Cette constante deviendra par la suite la fameuse constante de Planck qui donnera naissance quelques années plus tard à la théorie des quanta (la future physique quantique) avec les contributions de Niels Bohr, Erwin Schrödinger et Louis de Broglie. Cinq ans plus tard, un certain Albert Einstein réutilise la théorie des quanta pour expliquer l’effet photoélectrique : la fameuse constante de Planck h multipliée par la
fréquence d’une onde électromagnétique représentera alors un « grain de lumière » qui prendra le nom de photon. Planck fut d’ailleurs un des premiers défenseurs de la Relativité d’Einstein et n’hésitera pas à comparer les deux théories :

« La vitesse de la lumière est à la théorie de la Relativité ce que le quantum élémentaire d’action est à la théorie des quanta : c’est son centre absolu. »
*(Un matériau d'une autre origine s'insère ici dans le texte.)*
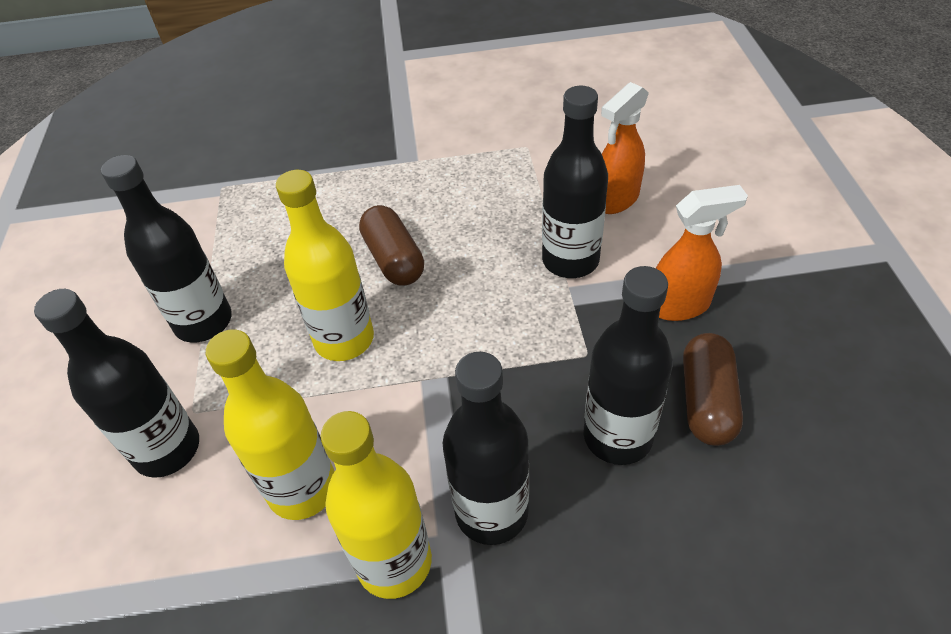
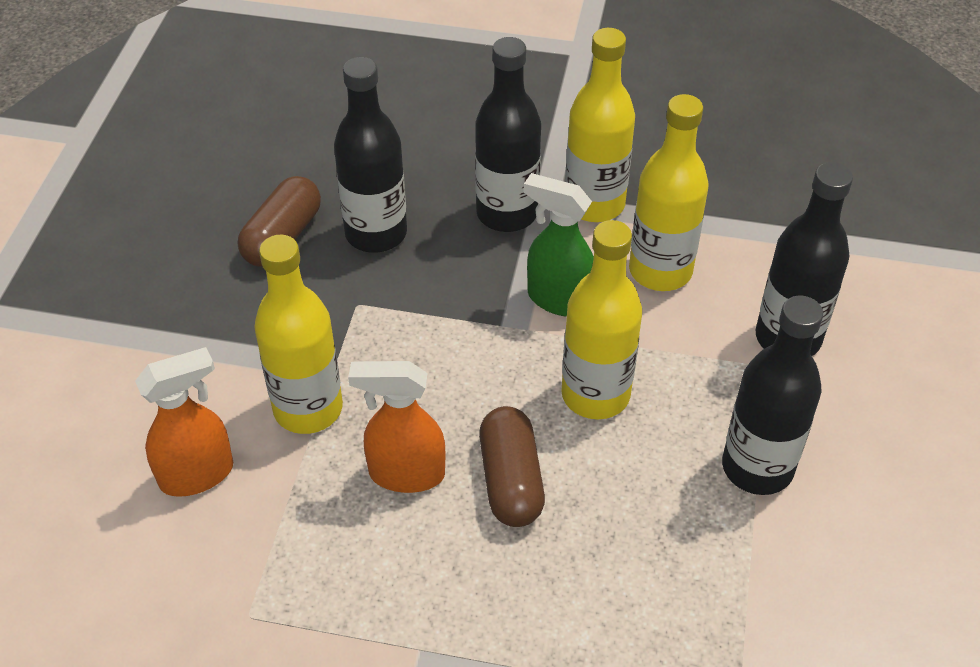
camera: 165 degrees left, 0 degrees up
black bottle [542,86,608,278] -> yellow bottle [254,235,343,434]
orange spray bottle [656,185,748,321] -> orange spray bottle moved to [348,361,446,493]
none -> green spray bottle [524,173,594,317]

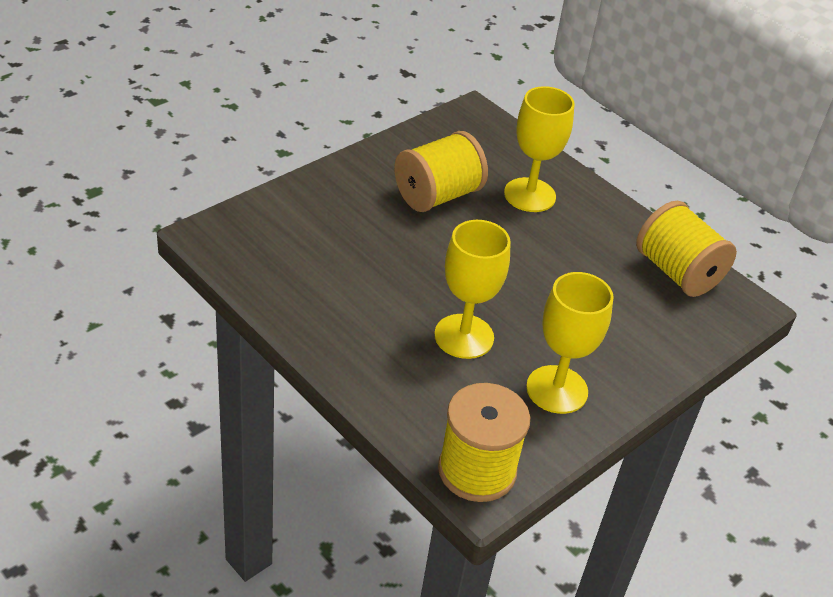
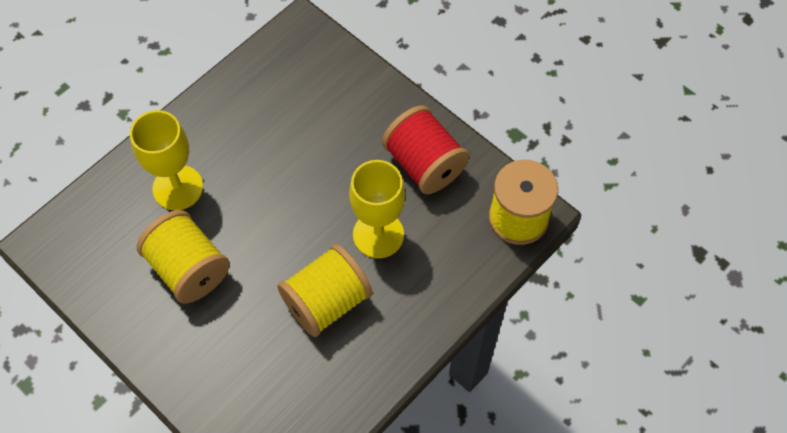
camera: 90 degrees left, 20 degrees up
yellow goblet [526,272,614,414] -> red spool [382,105,469,194]
yellow spool [636,201,737,297] -> yellow spool moved to [277,244,373,337]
Voilà, j’espère que Max Planck vous est désormais un peu plus familier et je vous recommande vivement la lecture de son autobiographie scientifique. Au passage, Max Planck a laissé son nom non seulement à une constante universelle et à une loi physique mais également à un institut de recherche fondamentale allemand. Aujourd’hui, l’Institut Max Planck est un des plus prestigieux laboratoires de recherche du monde et emploie environ 13000 personnes. De plus, 17 prix Nobel ont été décernés à des chercheurs de cet institut depuis sa création en 1948, juste après la mort de Max Planck (a titre de comparaison, la France a récoltée 7 Nobel en physique depuis 1948).